About this exercise =>
Some entries follow. Reproduce exactly the lines starting at the one with "formatos visuales que son más fáciles de" and stopping after the one with "ión, el seguimiento y la ejecución. Cada".

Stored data
* * * * * * * * *

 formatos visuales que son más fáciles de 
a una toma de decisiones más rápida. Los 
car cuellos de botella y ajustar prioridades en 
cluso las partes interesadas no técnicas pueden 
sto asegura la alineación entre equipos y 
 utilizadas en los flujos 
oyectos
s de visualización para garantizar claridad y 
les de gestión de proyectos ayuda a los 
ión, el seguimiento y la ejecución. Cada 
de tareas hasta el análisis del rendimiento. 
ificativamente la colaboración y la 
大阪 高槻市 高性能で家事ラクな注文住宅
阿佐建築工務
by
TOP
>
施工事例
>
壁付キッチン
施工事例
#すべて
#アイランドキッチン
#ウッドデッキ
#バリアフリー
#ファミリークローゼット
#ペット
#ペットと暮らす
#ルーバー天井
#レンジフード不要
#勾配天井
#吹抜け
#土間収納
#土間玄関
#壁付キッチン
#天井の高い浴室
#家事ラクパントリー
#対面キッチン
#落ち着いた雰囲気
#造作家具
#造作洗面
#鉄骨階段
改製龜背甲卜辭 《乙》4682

* * * * * * * * *

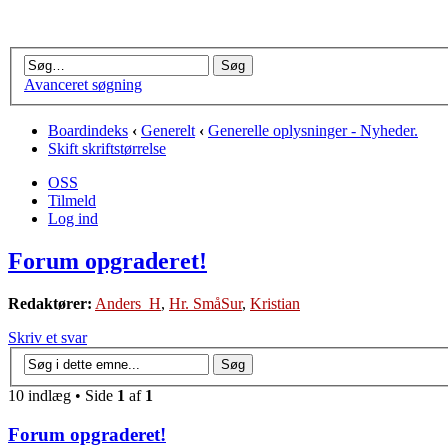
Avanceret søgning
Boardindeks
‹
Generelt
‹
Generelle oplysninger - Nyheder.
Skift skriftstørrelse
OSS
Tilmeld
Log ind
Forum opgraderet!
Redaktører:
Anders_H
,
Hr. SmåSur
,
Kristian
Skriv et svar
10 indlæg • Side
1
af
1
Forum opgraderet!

* * * * * * * * *

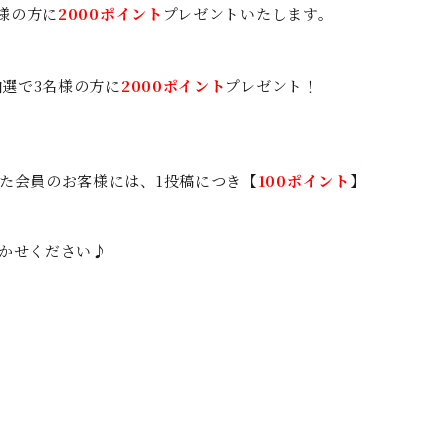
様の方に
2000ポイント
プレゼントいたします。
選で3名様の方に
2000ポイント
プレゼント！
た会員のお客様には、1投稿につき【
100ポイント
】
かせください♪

* * * * * * * * *

Task response =>
 formatos visuales que son más fáciles de 
a una toma de decisiones más rápida. Los 
car cuellos de botella y ajustar prioridades en 
cluso las partes interesadas no técnicas pueden 
sto asegura la alineación entre equipos y 
 utilizadas en los flujos 
oyectos
s de visualización para garantizar claridad y 
les de gestión de proyectos ayuda a los 
ión, el seguimiento y la ejecución. Cada 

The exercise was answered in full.